ASSIGNED TASK:
Copy each entry exactly, leaving nothing out.
* * * * * * * * *
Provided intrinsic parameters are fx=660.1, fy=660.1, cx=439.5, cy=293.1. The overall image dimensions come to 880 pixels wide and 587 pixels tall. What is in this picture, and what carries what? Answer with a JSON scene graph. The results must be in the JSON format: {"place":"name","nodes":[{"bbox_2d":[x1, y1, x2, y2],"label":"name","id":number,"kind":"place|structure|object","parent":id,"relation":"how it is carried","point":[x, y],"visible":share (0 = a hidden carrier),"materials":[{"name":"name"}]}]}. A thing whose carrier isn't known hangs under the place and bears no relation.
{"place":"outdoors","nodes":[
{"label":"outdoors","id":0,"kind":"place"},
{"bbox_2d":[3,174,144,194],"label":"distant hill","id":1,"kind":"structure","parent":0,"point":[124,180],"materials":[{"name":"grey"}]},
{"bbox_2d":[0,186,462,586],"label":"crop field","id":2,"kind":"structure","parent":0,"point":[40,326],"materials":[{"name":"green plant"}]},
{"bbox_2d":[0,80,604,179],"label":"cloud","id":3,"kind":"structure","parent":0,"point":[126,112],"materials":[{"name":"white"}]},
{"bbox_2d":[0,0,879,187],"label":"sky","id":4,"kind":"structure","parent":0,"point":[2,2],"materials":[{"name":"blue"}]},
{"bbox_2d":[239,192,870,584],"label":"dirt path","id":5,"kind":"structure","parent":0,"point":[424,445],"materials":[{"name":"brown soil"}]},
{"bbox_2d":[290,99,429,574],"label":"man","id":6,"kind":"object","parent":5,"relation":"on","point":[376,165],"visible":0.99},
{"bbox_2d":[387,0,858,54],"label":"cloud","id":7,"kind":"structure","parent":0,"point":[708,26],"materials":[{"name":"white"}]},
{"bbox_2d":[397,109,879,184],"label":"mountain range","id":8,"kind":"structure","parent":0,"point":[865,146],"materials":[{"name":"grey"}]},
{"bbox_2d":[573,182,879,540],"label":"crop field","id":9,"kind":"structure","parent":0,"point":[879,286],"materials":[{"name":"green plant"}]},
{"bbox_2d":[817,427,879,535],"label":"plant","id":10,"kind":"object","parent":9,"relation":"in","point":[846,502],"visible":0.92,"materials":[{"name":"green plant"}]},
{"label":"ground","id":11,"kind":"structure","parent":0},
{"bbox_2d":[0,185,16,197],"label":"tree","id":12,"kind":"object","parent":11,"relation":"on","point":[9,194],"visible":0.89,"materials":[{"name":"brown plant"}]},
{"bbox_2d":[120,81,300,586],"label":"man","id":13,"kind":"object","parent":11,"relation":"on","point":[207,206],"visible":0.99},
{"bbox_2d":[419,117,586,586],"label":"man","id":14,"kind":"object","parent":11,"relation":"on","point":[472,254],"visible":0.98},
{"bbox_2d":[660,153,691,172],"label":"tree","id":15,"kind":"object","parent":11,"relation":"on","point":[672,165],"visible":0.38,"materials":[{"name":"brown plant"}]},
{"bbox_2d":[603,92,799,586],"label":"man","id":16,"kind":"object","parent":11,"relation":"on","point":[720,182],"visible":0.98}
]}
* * * * * * * * *
SOLUTION TO THIS PROBLEM:
Provided intrinsic parameters are fx=660.1, fy=660.1, cx=439.5, cy=293.1. The overall image dimensions come to 880 pixels wide and 587 pixels tall. What is in this picture, and what carries what? Answer with a JSON scene graph. The results must be in the JSON format: {"place":"name","nodes":[{"bbox_2d":[x1, y1, x2, y2],"label":"name","id":number,"kind":"place|structure|object","parent":id,"relation":"how it is carried","point":[x, y],"visible":share (0 = a hidden carrier),"materials":[{"name":"name"}]}]}. A thing whose carrier isn't known hangs under the place and bears no relation.
{"place":"outdoors","nodes":[
{"label":"outdoors","id":0,"kind":"place"},
{"bbox_2d":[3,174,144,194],"label":"distant hill","id":1,"kind":"structure","parent":0,"point":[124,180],"materials":[{"name":"grey"}]},
{"bbox_2d":[0,186,462,586],"label":"crop field","id":2,"kind":"structure","parent":0,"point":[40,326],"materials":[{"name":"green plant"}]},
{"bbox_2d":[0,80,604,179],"label":"cloud","id":3,"kind":"structure","parent":0,"point":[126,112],"materials":[{"name":"white"}]},
{"bbox_2d":[0,0,879,187],"label":"sky","id":4,"kind":"structure","parent":0,"point":[2,2],"materials":[{"name":"blue"}]},
{"bbox_2d":[239,192,870,584],"label":"dirt path","id":5,"kind":"structure","parent":0,"point":[424,445],"materials":[{"name":"brown soil"}]},
{"bbox_2d":[290,99,429,574],"label":"man","id":6,"kind":"object","parent":5,"relation":"on","point":[376,165],"visible":0.99},
{"bbox_2d":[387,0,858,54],"label":"cloud","id":7,"kind":"structure","parent":0,"point":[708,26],"materials":[{"name":"white"}]},
{"bbox_2d":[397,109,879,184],"label":"mountain range","id":8,"kind":"structure","parent":0,"point":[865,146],"materials":[{"name":"grey"}]},
{"bbox_2d":[573,182,879,540],"label":"crop field","id":9,"kind":"structure","parent":0,"point":[879,286],"materials":[{"name":"green plant"}]},
{"bbox_2d":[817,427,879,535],"label":"plant","id":10,"kind":"object","parent":9,"relation":"in","point":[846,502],"visible":0.92,"materials":[{"name":"green plant"}]},
{"label":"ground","id":11,"kind":"structure","parent":0},
{"bbox_2d":[0,185,16,197],"label":"tree","id":12,"kind":"object","parent":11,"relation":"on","point":[9,194],"visible":0.89,"materials":[{"name":"brown plant"}]},
{"bbox_2d":[120,81,300,586],"label":"man","id":13,"kind":"object","parent":11,"relation":"on","point":[207,206],"visible":0.99},
{"bbox_2d":[419,117,586,586],"label":"man","id":14,"kind":"object","parent":11,"relation":"on","point":[472,254],"visible":0.98},
{"bbox_2d":[660,153,691,172],"label":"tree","id":15,"kind":"object","parent":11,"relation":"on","point":[672,165],"visible":0.38,"materials":[{"name":"brown plant"}]},
{"bbox_2d":[603,92,799,586],"label":"man","id":16,"kind":"object","parent":11,"relation":"on","point":[720,182],"visible":0.98}
]}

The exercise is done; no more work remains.